Pietro Ferraris interviews Ruth Tringham about her Angel Island app (2013)

In 2012, I stayed for an extended period on Angel Island as part of the production team for the WePlayers site specific production of The Odyssey on Angel Island. The production led an audience on a 5-mile hike around the island, using its historic places as locations for performances. I was following up on my interest in digitally guided walking tours at Çatalhöyük with a dream of giving audience members an app to inform them about the history of the different locations as they walked. Unlike those 2004-2006 dreams in Turkey, this one on Angel island was much more attainable with the available mobile technology (phones with GPS).

Later in 2012 through my participation in the Center of Digital Archaeology (CoDA), I made contact with Italian software engineer Pietro Ferraris, who was in the process of developing and testing a mapping software for walking guides in cities called Map2App. Although it was too late for the WePlayers production, he helped me create an app that would help visitors explore Angel Island. The app Mobile Angel Island was published in the Apple App Store in late 2012.
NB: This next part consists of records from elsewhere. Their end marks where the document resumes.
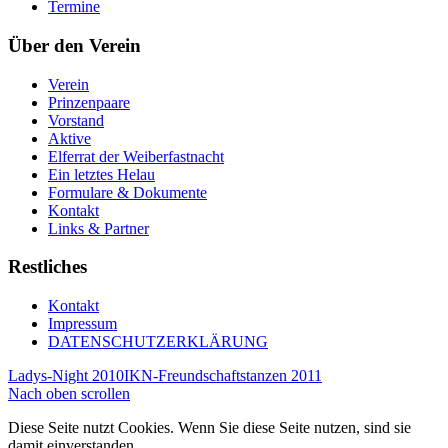
Termine
Über den Verein
Verein
Prinzenpaare
Vorstand
Aktive
Elferrat der Weiberfastnacht
Ein letztes Helau
Formulare & Dokumente
Kontakt
Links & Partner
Restliches
Kontakt
Impressum
DATENSCHUTZERKLÄRUNG
Ladys-Night 2010
IKN-Freundschaftstanzen 2011
Nach oben scrollen
Diese Seite nutzt Cookies. Wenn Sie diese Seite nutzen, sind sie
damit einverstanden.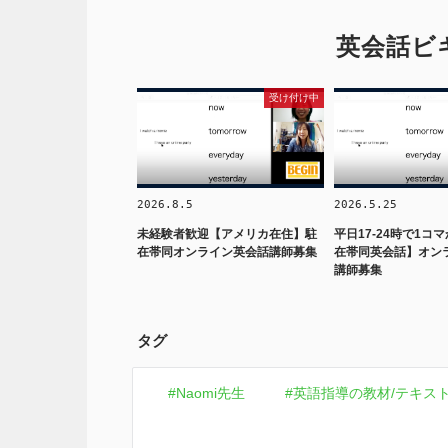
英会話ビ
受け付け中
2026.8.5
2026.5.25
未経験者歓迎【アメリカ在住】駐
平日17-24時で1コ
在帯同オンライン英会話講師募集
在帯同英会話】オン
講師募集
タグ
Naomi先生
英語指導の教材/テキス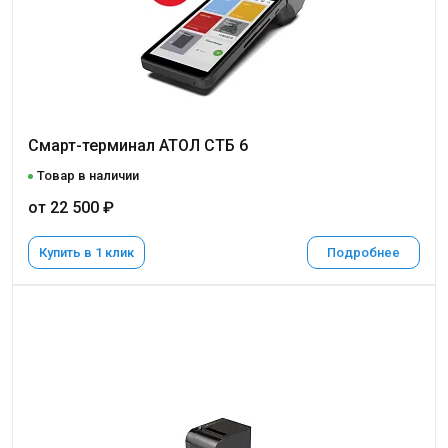
Смарт-терминал АТОЛ СТБ 6
Товар в наличии
от 22 500 ₽
Купить в 1 клик
Подробнее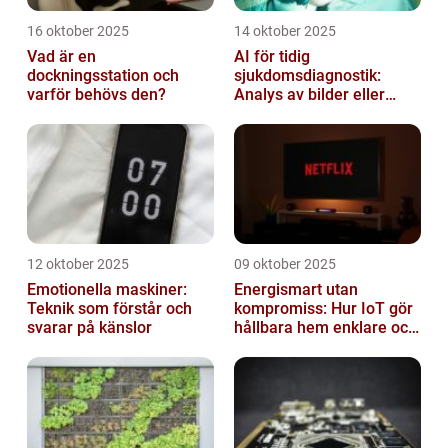
16 oktober 2025
14 oktober 2025
Vad är en
AI för tidig
dockningsstation och
sjukdomsdiagnostik:
varför behövs den?
Analys av bilder eller
genetisk data
12 oktober 2025
09 oktober 2025
Emotionella maskiner:
Energismart utan
Teknik som förstår och
kompromiss: Hur IoT gör
svarar på känslor
hållbara hem enklare och
billigare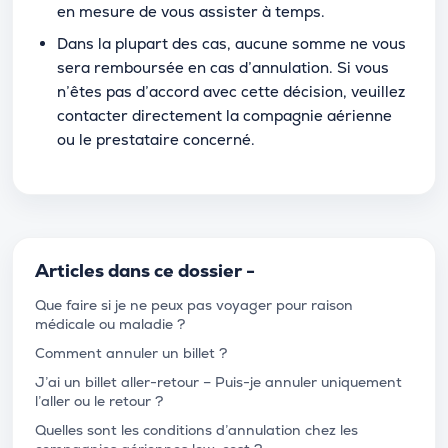
en mesure de vous assister à temps.
Dans la plupart des cas, aucune somme ne vous
sera remboursée en cas d’annulation. Si vous
n’êtes pas d’accord avec cette décision, veuillez
contacter directement la compagnie aérienne
ou le prestataire concerné.
Articles dans ce dossier -
Que faire si je ne peux pas voyager pour raison
médicale ou maladie ?
Comment annuler un billet ?
J’ai un billet aller-retour – Puis-je annuler uniquement
l’aller ou le retour ?
Quelles sont les conditions d’annulation chez les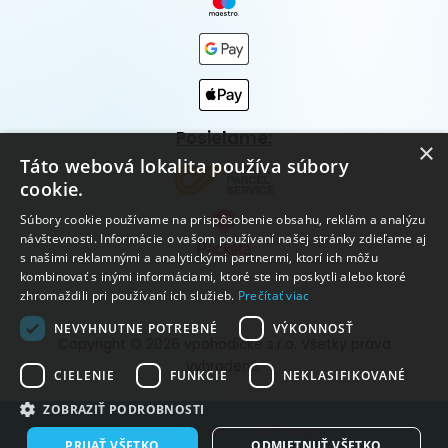
Posielame:
×
Táto webová lokalita používa súbory
cookie.
Súbory cookie používame na prispôsobenie obsahu, reklám a analýzu
návštevnosti. Informácie o vašom používaní našej stránky zdieľame aj
s našimi reklamnými a analytickými partnermi, ktorí ich môžu
kombinovať s inými informáciami, ktoré ste im poskytli alebo ktoré
zhromaždili pri používaní ich služieb.
Prečítať viac
NEVYHNUTNE POTREBNÉ
VÝKONNOSŤ
Copyright © 2026 vpohodičke s.r.o. Všetky práva
vyhradené.
CIELENIE
FUNKCIE
NEKLASIFIKOVANÉ
ZOBRAZIŤ PODROBNOSTI
Vytvorené systémom ClickEshop.sk
PRIJAŤ VŠETKO
ODMIETNUŤ VŠETKO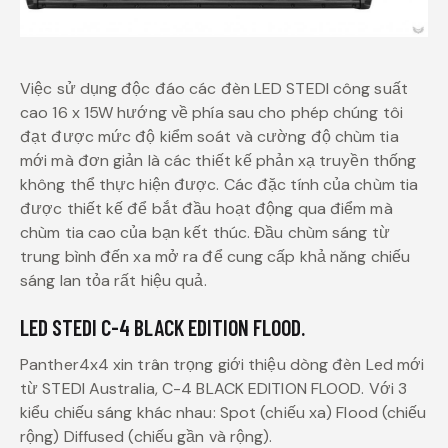
Việc sử dụng độc đáo các đèn LED STEDI công suất
cao 16 x 15W hướng về phía sau cho phép chúng tôi
đạt được mức độ kiểm soát và cường độ chùm tia
mới mà đơn giản là các thiết kế phản xạ truyền thống
không thể thực hiện được. Các đặc tính của chùm tia
được thiết kế để bắt đầu hoạt động qua điểm mà
chùm tia cao của bạn kết thúc. Đầu chùm sáng từ
trung bình đến xa mở ra để cung cấp khả năng chiếu
sáng lan tỏa rất hiệu quả.
LED STEDI C-4 BLACK EDITION FLOOD.
Panther4x4 xin trân trọng giới thiệu dòng đèn Led mới
từ STEDI Australia, C-4 BLACK EDITION FLOOD. Với 3
kiểu chiếu sáng khác nhau: Spot (chiếu xa) Flood (chiếu
rộng) Diffused (chiếu gần và rộng).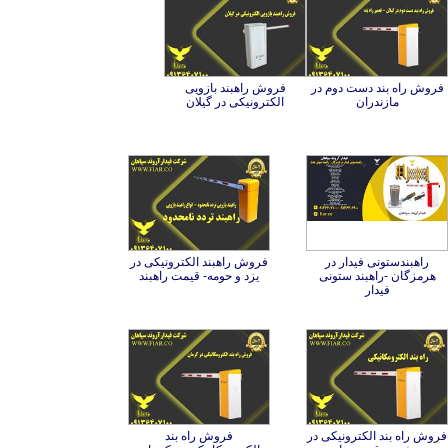
فروش راه بند دست دوم در
فروش راهبند بازویی
مازندران
الکترونیکی در گیلان
راهبندستونی فیدار در
هرمزگان -راهبند ستونی
فروش راهبند الکترونیکی در
یزد و حومه- قیمت راهبند
فیدار
فروش راه بند الکترونیکی در
فروش راه بند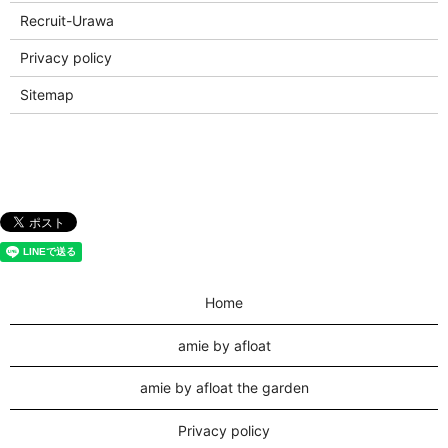
Recruit-Urawa
Privacy policy
Sitemap
Home
amie by afloat
amie by afloat the garden
Privacy policy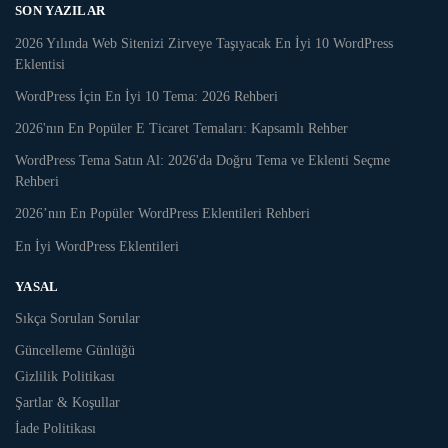
SON YAZILAR
2026 Yılında Web Sitenizi Zirveye Taşıyacak En İyi 10 WordPress
Eklentisi
WordPress İçin En İyi 10 Tema: 2026 Rehberi
2026'nın En Popüler E Ticaret Temaları: Kapsamlı Rehber
WordPress Tema Satın Al: 2026'da Doğru Tema ve Eklenti Seçme
Rehberi
2026’nın En Popüler WordPress Eklentileri Rehberi
En İyi WordPress Eklentileri
YASAL
Sıkça Sorulan Sorular
Güncelleme Günlüğü
Gizlilik Politikası
Şartlar & Koşullar
İade Politikası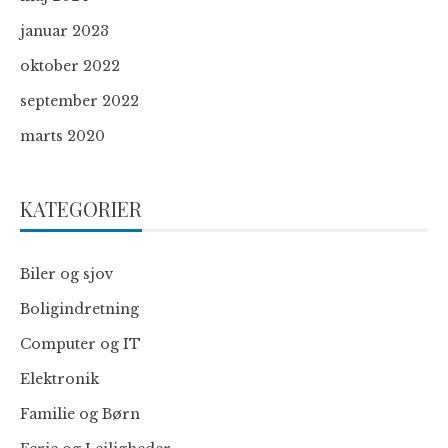
januar 2023
oktober 2022
september 2022
marts 2020
KATEGORIER
Biler og sjov
Boligindretning
Computer og IT
Elektronik
Familie og Børn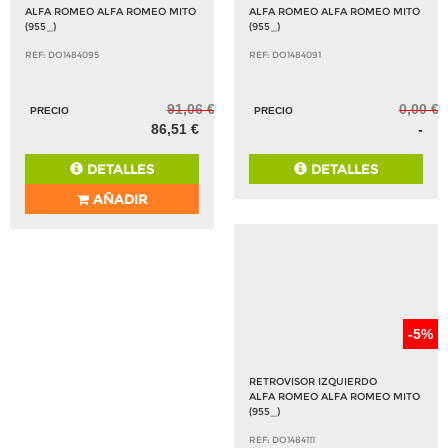
ALFA ROMEO ALFA ROMEO MITO
ALFA ROMEO ALFA ROMEO MITO
(955_)
(955_)
REF: DO1484095
REF: DO1484091
91,06 €
0,00 €
PRECIO
PRECIO
86,51 €
-
DETALLES
DETALLES
AÑADIR
-5%
RETROVISOR IZQUIERDO
ALFA ROMEO ALFA ROMEO MITO
(955_)
REF: DO1484111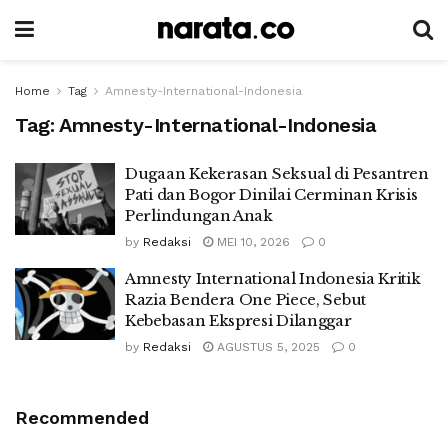
Home
Tag
Amnesty-International-Indonesia
Tag:
Amnesty-International-Indonesia
Dugaan Kekerasan Seksual di Pesantren
Pati dan Bogor Dinilai Cerminan Krisis
Perlindungan Anak
by
Redaksi
MEI 10, 2026
0
Amnesty International Indonesia Kritik
Razia Bendera One Piece, Sebut
Kebebasan Ekspresi Dilanggar
by
Redaksi
AGUSTUS 5, 2025
0
Recommended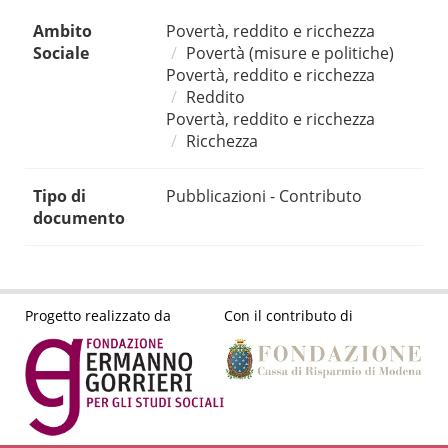
Ambito
Povertà, reddito e ricchezza
Sociale
Povertà (misure e politiche)
Povertà, reddito e ricchezza
Reddito
Povertà, reddito e ricchezza
Ricchezza
Tipo di
Pubblicazioni - Contributo
documento
Progetto realizzato da
Con il contributo di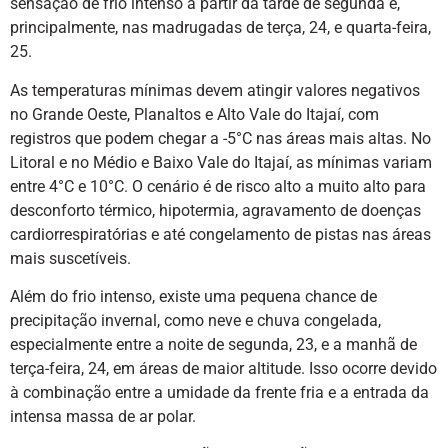
sensação de frio intenso a partir da tarde de segunda e,
principalmente, nas madrugadas de terça, 24, e quarta-feira,
25.
As temperaturas mínimas devem atingir valores negativos
no Grande Oeste, Planaltos e Alto Vale do Itajaí, com
registros que podem chegar a -5°C nas áreas mais altas. No
Litoral e no Médio e Baixo Vale do Itajaí, as mínimas variam
entre 4°C e 10°C. O cenário é de risco alto a muito alto para
desconforto térmico, hipotermia, agravamento de doenças
cardiorrespiratórias e até congelamento de pistas nas áreas
mais suscetíveis.
Além do frio intenso, existe uma pequena chance de
precipitação invernal, como neve e chuva congelada,
especialmente entre a noite de segunda, 23, e a manhã de
terça-feira, 24, em áreas de maior altitude. Isso ocorre devido
à combinação entre a umidade da frente fria e a entrada da
intensa massa de ar polar.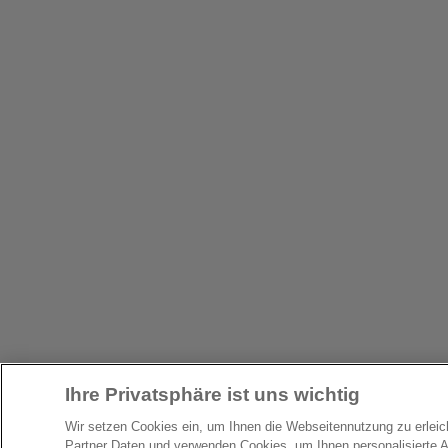
Ihre Privatsphäre ist uns wichtig
Wir setzen Cookies ein, um Ihnen die Webseitennutzung zu erlei
Partner Daten und verwenden Cookies, um Ihnen personalisierte 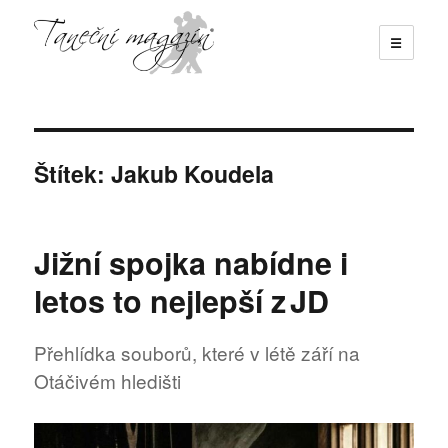
☰
Taneční magazín
Štítek:
Jakub Koudela
Jižní spojka nabídne i
letos to nejlepší z JD
Přehlídka souborů, které v létě září na
Otáčivém hledišti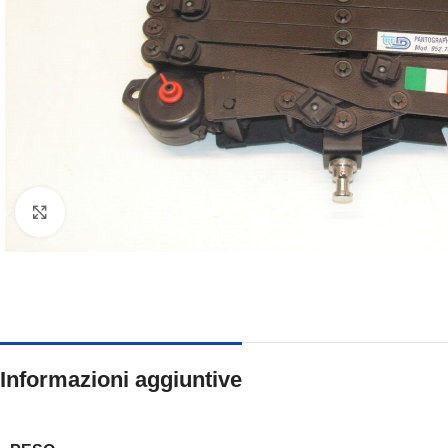
Clicca per ingrandire
Informazioni aggiuntive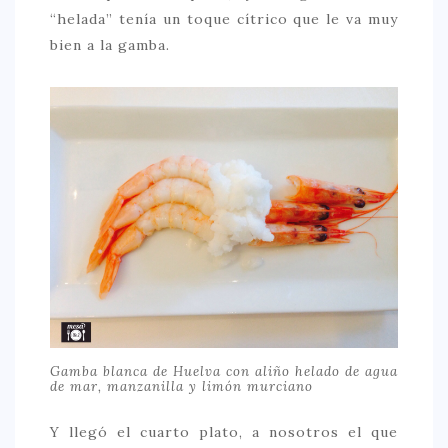
“helada” tenía un toque cítrico que le va muy
bien a la gamba.
Gamba blanca de Huelva con aliño helado de agua
de mar, manzanilla y limón murciano
Y llegó el cuarto plato, a nosotros el que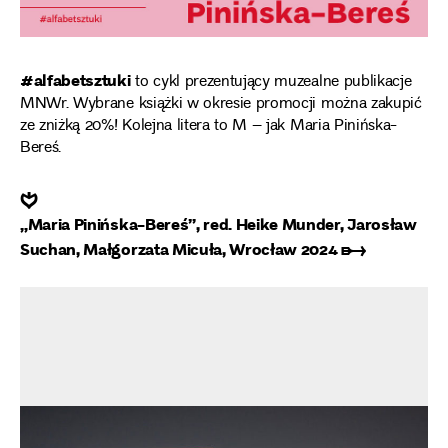
#alfabetsztuki
to cykl prezentujący muzealne publikacje
MNWr. Wybrane książki w okresie promocji można zakupić
ze zniżką 20%! Kolejna litera to M – jak Maria Pinińska-
Bereś.
❦
„Maria Pinińska-Bereś”, red. Heike Munder, Jarosław
Suchan, Małgorzata Micuła, Wrocław 2024 ➸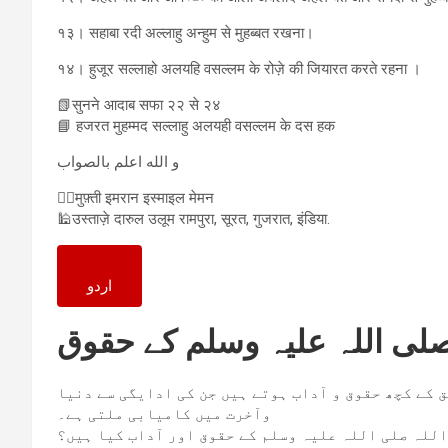
१३। सहाबा रदी अल्लाहु अन्हुम से मुहब्बत रखना।
१४। हुजूर सल्लाहो अलयहि वसल्लम के रोज़े की जियारत करते रहना ।
📗सुनने आदाब सफा २२ से २४
📘 हजरत मुहम्मद सल्लाहु अलयही वसल्लम के दस हक
و الله اعلم بالصواب
✍🏻मुफ़्ती इमरान इस्माइल मेमन
🕌उस्ताज़े दारुल उलूम रामपुरा, सूरत, गुजरात, इंडिया.
اردو
ی اللہ علیہ وسلم کے حقوق
 کے کچھ حقوق و آداب ہوتے ہیں جن کی ادایگی سے دنیا
وآخرت میں کامیابی ملتی ہے۔
للہ صلی اللہ علیہ وسلم کے حقوق اور آداب کیا ہیں؟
Early in 2013 Pietro Ferraris interviewed me (Ruth Tringham) in the Map2App offices in downtown San Francisco. He wanted to showcase Mobile Angel Island as an example of what Map2App could do for heritage sites beyond cityscapes.For my part, I hoped that the Angel Island Conservancy would pick up on the app for their website since it was the only guide for mobile devices existing at that time for Angel Island. Unfortunately nothing came of my negotiations with them. Meanwhile, the app remained functional on the app store long after Map2App was bought out by a competitor and disappeared from view and – not surprisingly – any support for the app also disappeared. And now the app itself is unplayable and has disappeared from the App store. Yet another lesson in media archaeology!